65. One therefore has to consider whether he had a proper interest in continuing. Mr De Crittenden would, in those circumstances, have been unpaid. Mr Bayliss, I am quite satisfied, would have been quite incapable of continuing with the action to achieve anything like the relatively successful outcome which Mr De Crittenden achieved for him, with very little assistance from Mr Bayliss.
66. Accordingly, it seems to me that, looking at the situation in the round, which a view to ensuring public justice is done, again the answer can only be one way; that this agreement, though, had it been entered into at that stage purely on those terms, would have been champertous, was not in the circumstances."
(1) He says that Mr De Crittenden's removal from the joint ventures in 1995 meant that he had no further interest in those ventures, therefore he had no interest in an agreement that was in part designed to give him the opportunity of recovering in respect of his rights under the joint ventures. That conclusion is contradicted by what the judge actually found. First, the judge made no finding that that was the nature of the variation in 1995. Secondly, it would have been entirely inconsistent with such a finding for the judge to have gone on to hold in a careful judgment that Mr De Crittenden had an interest in recovering in respect of his past two and a half years' work. The judge found, and there is no reason to think that he was wrong in so finding, that Mr De Crittenden would properly have been remunerated for any of the joint ventures. That point therefore does not run.

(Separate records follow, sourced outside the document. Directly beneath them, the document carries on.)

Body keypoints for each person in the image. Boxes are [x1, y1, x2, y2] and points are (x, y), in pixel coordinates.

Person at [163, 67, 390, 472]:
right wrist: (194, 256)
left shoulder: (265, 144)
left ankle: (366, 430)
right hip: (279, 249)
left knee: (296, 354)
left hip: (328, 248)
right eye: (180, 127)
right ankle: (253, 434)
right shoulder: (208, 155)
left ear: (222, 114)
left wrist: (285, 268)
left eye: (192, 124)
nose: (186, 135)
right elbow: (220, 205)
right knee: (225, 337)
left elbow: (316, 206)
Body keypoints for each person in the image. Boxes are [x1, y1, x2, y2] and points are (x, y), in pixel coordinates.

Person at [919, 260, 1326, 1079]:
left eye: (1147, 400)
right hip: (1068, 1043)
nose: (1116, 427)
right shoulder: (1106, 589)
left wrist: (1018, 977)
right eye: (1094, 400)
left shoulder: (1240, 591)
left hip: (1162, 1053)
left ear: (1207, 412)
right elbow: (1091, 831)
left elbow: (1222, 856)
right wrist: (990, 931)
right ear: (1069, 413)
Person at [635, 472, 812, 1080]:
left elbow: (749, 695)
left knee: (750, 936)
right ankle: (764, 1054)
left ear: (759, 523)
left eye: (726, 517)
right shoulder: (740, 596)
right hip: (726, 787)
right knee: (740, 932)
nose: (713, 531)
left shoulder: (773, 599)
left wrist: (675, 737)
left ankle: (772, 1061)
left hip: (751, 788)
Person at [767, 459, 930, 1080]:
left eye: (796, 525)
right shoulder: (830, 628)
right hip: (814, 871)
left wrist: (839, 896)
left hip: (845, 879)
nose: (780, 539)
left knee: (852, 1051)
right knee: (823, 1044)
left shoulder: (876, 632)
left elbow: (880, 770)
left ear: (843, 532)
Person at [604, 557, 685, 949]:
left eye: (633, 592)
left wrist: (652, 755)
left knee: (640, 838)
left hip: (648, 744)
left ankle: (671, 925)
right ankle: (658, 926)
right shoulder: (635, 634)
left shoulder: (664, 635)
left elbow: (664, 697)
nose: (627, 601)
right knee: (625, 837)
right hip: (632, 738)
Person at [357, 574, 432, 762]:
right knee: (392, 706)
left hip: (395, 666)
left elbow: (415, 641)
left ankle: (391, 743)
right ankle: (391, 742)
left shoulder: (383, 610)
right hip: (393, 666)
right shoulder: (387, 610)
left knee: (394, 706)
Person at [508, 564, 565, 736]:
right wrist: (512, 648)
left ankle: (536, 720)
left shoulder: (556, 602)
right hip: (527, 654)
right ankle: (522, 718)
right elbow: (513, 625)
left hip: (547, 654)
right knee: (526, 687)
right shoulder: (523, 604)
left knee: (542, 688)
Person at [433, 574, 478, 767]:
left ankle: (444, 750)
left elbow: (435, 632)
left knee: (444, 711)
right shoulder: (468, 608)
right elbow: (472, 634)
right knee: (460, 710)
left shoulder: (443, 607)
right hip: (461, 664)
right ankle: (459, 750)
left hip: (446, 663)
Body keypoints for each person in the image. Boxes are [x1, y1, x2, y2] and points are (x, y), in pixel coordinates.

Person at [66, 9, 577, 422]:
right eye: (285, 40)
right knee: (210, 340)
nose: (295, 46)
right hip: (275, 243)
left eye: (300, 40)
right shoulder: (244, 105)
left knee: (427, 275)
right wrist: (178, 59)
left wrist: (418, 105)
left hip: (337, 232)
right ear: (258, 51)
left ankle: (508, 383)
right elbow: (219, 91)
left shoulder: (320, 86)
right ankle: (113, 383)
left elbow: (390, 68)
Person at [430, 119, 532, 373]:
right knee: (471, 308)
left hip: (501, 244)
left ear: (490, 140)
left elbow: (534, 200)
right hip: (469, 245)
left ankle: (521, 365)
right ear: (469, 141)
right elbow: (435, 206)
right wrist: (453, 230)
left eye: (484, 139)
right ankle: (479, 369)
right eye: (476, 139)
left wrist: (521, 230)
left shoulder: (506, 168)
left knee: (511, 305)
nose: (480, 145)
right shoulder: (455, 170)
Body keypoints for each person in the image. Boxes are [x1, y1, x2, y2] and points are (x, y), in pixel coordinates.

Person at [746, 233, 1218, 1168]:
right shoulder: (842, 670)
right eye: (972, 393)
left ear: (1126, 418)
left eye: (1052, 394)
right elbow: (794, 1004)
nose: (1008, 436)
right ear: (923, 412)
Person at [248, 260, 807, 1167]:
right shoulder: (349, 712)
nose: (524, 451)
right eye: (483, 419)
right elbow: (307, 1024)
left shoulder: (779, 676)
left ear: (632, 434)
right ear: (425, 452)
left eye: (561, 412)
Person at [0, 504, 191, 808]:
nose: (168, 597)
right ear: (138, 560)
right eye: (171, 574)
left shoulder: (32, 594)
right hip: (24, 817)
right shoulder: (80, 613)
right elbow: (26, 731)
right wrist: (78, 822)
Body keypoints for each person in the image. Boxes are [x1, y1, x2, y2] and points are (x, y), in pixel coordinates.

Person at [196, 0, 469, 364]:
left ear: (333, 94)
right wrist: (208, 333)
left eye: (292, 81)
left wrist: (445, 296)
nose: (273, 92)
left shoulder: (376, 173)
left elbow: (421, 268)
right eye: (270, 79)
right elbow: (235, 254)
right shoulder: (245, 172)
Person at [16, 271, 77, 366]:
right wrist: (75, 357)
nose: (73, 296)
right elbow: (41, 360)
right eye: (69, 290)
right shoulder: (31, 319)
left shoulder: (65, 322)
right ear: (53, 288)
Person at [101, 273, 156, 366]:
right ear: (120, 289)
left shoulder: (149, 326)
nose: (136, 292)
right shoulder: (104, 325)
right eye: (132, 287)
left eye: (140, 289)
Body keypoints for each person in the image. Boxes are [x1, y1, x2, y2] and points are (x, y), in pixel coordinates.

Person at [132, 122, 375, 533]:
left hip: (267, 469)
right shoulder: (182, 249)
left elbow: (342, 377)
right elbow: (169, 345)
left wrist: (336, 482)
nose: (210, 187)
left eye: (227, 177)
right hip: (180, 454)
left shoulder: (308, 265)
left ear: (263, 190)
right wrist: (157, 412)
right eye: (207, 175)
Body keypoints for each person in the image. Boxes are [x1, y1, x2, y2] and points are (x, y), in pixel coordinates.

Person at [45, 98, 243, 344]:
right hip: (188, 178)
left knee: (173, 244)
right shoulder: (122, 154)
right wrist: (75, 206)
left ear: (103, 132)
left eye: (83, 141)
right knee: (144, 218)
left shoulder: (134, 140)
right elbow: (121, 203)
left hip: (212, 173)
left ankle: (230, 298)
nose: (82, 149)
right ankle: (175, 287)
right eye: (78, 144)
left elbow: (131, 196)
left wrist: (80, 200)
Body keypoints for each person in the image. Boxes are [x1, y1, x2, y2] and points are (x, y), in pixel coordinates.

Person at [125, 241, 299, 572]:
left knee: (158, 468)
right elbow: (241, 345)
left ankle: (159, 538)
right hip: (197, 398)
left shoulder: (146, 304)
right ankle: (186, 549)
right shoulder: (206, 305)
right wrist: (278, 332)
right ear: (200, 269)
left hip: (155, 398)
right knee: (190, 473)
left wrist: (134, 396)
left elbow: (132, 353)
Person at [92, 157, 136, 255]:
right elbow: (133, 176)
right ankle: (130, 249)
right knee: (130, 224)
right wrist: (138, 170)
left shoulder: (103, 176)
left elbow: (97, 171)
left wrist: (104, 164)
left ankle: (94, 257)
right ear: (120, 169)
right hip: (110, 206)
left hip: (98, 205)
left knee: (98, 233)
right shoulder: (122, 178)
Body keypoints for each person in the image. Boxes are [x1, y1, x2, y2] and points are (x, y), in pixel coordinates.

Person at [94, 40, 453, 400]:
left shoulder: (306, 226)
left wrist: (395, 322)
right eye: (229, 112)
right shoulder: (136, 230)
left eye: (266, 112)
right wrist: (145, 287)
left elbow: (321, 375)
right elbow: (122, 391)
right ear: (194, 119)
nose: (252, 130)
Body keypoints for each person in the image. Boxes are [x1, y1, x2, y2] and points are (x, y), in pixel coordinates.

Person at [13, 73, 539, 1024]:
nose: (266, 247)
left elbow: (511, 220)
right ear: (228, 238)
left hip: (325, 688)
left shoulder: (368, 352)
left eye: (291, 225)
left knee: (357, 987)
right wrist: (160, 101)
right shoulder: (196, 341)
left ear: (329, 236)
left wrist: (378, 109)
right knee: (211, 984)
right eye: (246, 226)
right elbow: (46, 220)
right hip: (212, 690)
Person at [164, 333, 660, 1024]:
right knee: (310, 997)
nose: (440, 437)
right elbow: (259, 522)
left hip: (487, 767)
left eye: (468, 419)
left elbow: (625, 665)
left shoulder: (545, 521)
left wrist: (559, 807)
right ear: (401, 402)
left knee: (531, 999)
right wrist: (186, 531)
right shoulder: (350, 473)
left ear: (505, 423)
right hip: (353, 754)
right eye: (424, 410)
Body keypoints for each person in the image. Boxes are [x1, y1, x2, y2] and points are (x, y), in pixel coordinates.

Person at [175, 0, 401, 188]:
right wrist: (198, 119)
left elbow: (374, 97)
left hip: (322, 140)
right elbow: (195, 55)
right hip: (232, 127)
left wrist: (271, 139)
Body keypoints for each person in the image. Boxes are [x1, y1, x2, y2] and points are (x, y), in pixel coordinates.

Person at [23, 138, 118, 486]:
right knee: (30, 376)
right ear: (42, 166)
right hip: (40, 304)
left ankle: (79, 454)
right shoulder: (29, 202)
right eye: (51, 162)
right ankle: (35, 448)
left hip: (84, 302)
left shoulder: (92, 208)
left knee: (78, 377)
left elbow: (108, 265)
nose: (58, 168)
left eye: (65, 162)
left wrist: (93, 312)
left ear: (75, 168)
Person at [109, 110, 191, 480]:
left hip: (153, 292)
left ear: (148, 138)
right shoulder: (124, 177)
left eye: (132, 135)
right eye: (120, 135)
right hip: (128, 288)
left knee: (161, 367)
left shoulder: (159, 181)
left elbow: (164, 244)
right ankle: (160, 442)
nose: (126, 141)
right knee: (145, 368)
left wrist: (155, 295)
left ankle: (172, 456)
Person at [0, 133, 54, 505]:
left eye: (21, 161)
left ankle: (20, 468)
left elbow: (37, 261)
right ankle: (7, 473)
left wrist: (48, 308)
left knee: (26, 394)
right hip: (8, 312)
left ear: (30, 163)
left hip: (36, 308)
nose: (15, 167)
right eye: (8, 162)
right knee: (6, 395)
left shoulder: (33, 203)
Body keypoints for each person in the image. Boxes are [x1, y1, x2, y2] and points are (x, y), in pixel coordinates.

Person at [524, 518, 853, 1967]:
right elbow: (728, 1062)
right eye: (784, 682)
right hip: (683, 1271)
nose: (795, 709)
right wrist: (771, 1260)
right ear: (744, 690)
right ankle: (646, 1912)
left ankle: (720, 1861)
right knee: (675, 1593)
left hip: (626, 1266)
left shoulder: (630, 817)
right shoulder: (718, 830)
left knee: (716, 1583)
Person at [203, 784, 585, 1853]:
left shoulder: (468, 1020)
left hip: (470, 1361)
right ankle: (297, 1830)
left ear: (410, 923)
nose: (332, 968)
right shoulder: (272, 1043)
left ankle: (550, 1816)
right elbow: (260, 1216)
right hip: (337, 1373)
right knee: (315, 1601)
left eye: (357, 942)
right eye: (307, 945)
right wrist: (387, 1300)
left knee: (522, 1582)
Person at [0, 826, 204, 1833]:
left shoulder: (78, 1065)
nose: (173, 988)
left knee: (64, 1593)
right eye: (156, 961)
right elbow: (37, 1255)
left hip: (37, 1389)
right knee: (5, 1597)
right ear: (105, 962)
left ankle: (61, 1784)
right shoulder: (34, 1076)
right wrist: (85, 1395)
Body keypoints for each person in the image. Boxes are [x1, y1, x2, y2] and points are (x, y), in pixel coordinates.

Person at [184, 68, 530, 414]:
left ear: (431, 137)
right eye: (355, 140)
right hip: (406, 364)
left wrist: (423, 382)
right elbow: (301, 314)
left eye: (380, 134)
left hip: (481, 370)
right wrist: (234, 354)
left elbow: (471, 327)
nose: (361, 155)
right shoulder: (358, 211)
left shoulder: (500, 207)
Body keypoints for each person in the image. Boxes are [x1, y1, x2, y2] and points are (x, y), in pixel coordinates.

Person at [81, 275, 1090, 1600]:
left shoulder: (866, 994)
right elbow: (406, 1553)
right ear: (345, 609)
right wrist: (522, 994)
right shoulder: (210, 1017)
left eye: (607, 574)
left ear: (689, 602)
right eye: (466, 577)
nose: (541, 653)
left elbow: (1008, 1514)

(2) More forcefully, and this is the point which is the only point which has caused me difficulty in this case, it was argued that the work that Mr De Crittenden did in supporting Mr Bayliss (work that, as we have seen the judge found that Mr Bayliss could not have done for himself) was "solicitor's work". By that it was meant that it was work that commonly, in the course of litigation, is done by a solicitor or at least by a clerk under his supervision. For instance, although we do not have it in detail, Mr De Crittenden instructed, or gave a lot of assistance to, an accountancy expert who was instructed on behalf of Mr Bayliss, and served as a conduit between Mr Bayliss and the solicitors in giving instructions as to what had happened and in giving detailed information about the nature of the transactions that led to the Lloyd's litigation. Mr Mason argues that if a solicitor had undertaken such work, he could not claim to be remunerated for it on the basis that Mr De Crittenden now claims. He would be prevented from so doing by the Solicitors' Rules. We were shown the case in this court of Awwad v Geraghty [2001] QB 570 in which that was clearly held. Mr Mason says two things. First, that ought to weigh with the court in considering, in connection with the law of champerty, whether the agreement into which Mr Crittenden entered was justifiable. Secondly, as a separate argument, that raises questions of whether this agreement was contrary to public policy in the way that it would be if entered into by a solicitor. It is fair to say that the second of those arguments, although found in the original pleadings (at least in very outline form) is difficult to distill from the grounds of appeal before this court. I will, nonetheless, consider it, and not reject it on the basis of pleading or documentation.